In a year that has been generally short on nice things, on soft things, on comfortable things, Swallows and Amazons (StudioCanal, PG) settles on the screen like a gingham picnic blanket. It’s not new, and it falls some distance short of great, but Philippa Lowthorpe’s handsome, sun-warmed adaptation of Arthur Ransome’s Lake District larks is indubitably nice: populated with amiable kids mostly playing well with others, and facing only mild peril courtesy of a shoehorned-in spy plot. Its pleasures lie less in its plotting than in its cream-tea retro trappings. Where Paddington gently but cannily brought its cuddly literary source into the 21st century, this is an unabashed period piece, in outlook as well as in milieu. Quite what contemporary pre-teens make of the film’s inward-looking world, I can only guess; it may be plainer sailing for their wistful parents.
There’s a different kind of British heritage preservation at play in David Brent: Life on the Road (Fox, 15), a belated, debatably necessary victory lap of sorts for the most affectionately loathed sitcom character of the past 20 years. In taking him out of the miserable Slough workplace that made his name and putting him on an itinerant sales beat, Ricky Gervais’s spinoff seeks to cement Brent as a pop-culture icon entirely separate from The Office (its own brand having been partially pilfered by the hit US adaptation). It’s not quite clever or inventive enough to do that – the familiar mockumentary format, in particular, is strained over the course of a 95-minute feature – but the queasy comedy value of Gervais’s creation remains intact: I laughed and winced in appropriately equal measure.
I wanted to laugh more with (or even at) Mike and Dave Need Wedding Dates (Fox, 12), an inoffensively randy but slightly low-energy dudebro-romcom that could as easily have been made in Wedding Crashers’ immediate wake, instead of 11 years later. Pitting two doofus jock brothers (Zac Efron and Adam Devine) against the two unexpectedly feisty blind dates (Anna Kendrick and Aubrey Plaza) they enlist for a family wedding, the film’s general celebration of party-hearty irresponsibility proves pleasingly well-matched in terms of gender. It’s a more progressive romp, for example, than last year’s surprisingly misogynistic Trainwreck. I wish the game quartet had been given slightly more reckless material to work with, though Efron remains Hollywood’s most baby-smooth funnyman of the moment.
Developed from a reputedly jumpily effective calling-card short, Swedish director David Sandberg’s Lights Out (Warner, 15) is one of those simple enough horror exercises that appears to be predicated on a nifty concept – before the shaky execution takes even the idea’s credibility down with it.
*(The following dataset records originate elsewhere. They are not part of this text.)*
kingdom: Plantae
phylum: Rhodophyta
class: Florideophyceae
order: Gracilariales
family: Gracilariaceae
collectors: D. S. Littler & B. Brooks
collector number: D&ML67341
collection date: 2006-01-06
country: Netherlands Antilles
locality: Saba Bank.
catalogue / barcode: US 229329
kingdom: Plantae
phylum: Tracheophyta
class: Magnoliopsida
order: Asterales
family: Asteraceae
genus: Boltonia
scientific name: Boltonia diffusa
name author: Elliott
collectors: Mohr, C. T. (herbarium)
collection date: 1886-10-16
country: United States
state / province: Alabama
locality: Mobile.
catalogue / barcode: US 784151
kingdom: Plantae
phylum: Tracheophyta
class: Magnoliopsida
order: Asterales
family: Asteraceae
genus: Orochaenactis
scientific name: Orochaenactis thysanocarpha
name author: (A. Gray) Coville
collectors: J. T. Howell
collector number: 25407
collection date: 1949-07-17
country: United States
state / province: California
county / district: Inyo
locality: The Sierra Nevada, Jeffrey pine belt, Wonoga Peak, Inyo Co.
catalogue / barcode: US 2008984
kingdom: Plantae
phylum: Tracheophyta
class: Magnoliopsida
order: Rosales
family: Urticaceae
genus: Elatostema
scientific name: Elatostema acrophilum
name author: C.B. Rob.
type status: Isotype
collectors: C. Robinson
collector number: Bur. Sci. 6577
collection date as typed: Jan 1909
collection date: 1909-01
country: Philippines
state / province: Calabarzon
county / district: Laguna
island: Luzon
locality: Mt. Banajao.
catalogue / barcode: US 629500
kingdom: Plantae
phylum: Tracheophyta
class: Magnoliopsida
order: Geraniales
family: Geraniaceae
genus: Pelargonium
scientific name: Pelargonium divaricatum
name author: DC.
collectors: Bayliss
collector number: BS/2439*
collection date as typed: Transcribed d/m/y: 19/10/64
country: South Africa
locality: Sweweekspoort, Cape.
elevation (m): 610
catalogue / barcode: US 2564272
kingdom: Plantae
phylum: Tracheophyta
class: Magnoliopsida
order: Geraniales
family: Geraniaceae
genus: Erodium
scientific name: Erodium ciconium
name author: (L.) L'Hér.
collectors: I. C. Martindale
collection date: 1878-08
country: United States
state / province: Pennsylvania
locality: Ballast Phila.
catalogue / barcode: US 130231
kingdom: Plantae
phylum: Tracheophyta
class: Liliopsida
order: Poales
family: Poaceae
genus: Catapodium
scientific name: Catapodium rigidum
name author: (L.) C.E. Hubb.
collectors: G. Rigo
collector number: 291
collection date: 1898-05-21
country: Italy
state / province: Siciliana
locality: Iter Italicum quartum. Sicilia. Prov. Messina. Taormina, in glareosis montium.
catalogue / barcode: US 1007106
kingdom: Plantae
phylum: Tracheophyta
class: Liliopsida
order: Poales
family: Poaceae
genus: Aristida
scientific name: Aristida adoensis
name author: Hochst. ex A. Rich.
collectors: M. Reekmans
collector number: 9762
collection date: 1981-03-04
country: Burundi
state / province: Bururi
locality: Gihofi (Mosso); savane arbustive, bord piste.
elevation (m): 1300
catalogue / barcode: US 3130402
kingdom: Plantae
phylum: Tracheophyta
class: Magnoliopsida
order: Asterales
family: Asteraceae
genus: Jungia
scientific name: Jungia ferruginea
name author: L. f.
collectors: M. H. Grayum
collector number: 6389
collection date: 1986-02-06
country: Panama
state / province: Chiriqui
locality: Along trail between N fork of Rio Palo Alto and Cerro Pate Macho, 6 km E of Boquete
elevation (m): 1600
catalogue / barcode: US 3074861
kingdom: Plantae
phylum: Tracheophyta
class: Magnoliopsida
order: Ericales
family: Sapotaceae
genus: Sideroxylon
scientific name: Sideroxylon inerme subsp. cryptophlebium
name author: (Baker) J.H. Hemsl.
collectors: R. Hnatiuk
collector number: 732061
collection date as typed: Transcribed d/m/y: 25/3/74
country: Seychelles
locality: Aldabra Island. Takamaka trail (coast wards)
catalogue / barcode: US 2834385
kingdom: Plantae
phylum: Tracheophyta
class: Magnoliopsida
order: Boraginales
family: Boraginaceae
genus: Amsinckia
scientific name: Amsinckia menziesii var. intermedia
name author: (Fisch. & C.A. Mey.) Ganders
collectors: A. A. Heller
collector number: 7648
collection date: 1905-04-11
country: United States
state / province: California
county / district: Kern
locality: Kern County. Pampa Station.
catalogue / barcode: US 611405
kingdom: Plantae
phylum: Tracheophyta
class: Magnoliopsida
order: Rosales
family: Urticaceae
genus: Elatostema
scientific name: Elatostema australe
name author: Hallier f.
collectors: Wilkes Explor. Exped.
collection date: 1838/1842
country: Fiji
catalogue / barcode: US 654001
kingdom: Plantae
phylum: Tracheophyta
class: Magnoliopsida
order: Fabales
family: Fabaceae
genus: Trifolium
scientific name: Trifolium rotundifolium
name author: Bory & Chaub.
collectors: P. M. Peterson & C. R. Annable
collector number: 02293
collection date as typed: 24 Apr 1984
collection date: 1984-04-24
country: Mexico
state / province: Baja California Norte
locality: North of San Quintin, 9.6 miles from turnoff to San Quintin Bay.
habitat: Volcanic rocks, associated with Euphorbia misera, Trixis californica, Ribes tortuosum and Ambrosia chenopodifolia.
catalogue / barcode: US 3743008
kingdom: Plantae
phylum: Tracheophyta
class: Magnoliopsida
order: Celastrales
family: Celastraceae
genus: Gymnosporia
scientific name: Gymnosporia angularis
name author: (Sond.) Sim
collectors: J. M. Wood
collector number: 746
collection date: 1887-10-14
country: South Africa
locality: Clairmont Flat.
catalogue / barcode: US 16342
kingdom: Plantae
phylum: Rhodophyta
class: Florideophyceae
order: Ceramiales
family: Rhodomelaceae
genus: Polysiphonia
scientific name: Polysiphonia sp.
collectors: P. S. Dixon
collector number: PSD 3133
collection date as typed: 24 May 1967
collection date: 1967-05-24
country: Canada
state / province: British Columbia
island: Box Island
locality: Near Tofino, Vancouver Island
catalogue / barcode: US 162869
Maria Bello, forever deserving better than whatever film she’s in, is the Los Angeleno mum who finds her family is plagued by a mysterious female spectre who appears and reappears with the flick of a light switch. Having established this tidy lo-fi threat, however, the film struggles to develop much three-dimensional drama around it – Sandberg, at least, is a dab hand at visual shadowboxing.
Instead, I’d happily switch on The Blue Lamp (StudioCanal, PG): very cleanly restored on Blu-ray, Basil Dearden’s 1950 film is a milestone in British social realism that has been little discussed in recent years. That’s partly understandable, given the cracks and creaks apparent today in the semi-gritty surface of this Paddington-set police station study – not to mention an ennobling stance on the boys in blue that not all viewers will see as on-message these days. But it’s a gripping, fascinating glance back at procedural conventions that remain firmly embedded in cop dramas even today.
Meanwhile, the new Blu-ray boxset Woody Allen: Six Films: 1979-1985 (Arrow, 12) is not quite as overdue a reissue – given the profile and availability of the titles – but it’s a handsome Christmas gift for fans. Covering a particularly expansive and resourceful creative stretch of Allen’s career, from Manhattan to the jewel-box joys of The Purple Rose of Cairo, it’s also splendidly packaged and annotated – including a 100-page volume of old and newly commissioned critical writing on the films in question.
Finally, Netflix’s growing library of in-house feature films covers the mumblecore base to mostly winsome effect in Blue Jay – starring and written by indie mini-industry Mark Duplass in his distinctively shaggy style, and somewhat shyly directed by first-timer Alex Lehmann. It’s Sarah Paulson, currently on something of a hot streak, who brings the most vivid inner life to this gentle romantic shuffle between two former high-school lovers unexpectedly reunited for a day in their small California home town: the ensuing trip down memory lane covers the expected bittersweet pit stops, but it’s played with palpable warmth and good humour.